India stands out as the only recipient of new regional initiatives in the budget with $20 million over four years for a trade and investment accelerator fund and an extension the Maitri exchange program.

But the swings and roundabouts of Australia’s increasing financial exposure to Papua New Guinea are revealed with only about half the more than $3 billion in loans Australia has injected into the country’s own budget over the past five years still outstanding. On the other hand, the newer $600 million plan to underwrite a PNG National Rugby League team is now listed as an unspecified contingent liability in the budget.

Lock the doors

While the impact of the Trump White House flows sotto voce through the budget from the Buy Australia scheme to the seemingly overstated regional shift in the aid program, the Albanese government seems to be gambling that by taking a low profile, Australia will be treated moderately in next week’s global tariff announcements.

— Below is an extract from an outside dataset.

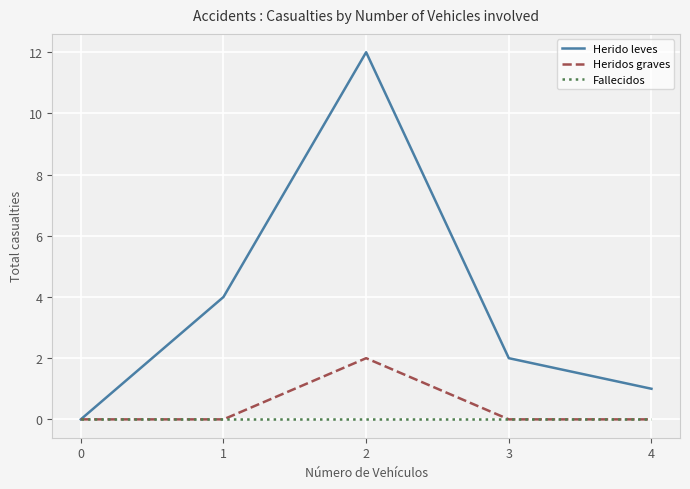

How many Heridos graves values are between 0 and 1?

4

Treasury’s economic outlook warns up front that: “Escalating trade tensions have significantly magnified uncertainty in the global economy and volatility in global markets, and could disrupt trade, investment, economic activity and push up prices.” But it also adds hopefully that the Trump administration’s deregulatory policies “depending on how they are approached, have the potential to stimulate spending and investment”.

Despite all the traditional parliamentary theatre still involved, annual budgets are increasingly overshadowed in an era of 24-hour news cycles and geo-political fragmentation. This one seems likely to have a shelf life somewhere between a possible weekend election announcement and Trump’s tariff Liberation Day next Wednesday.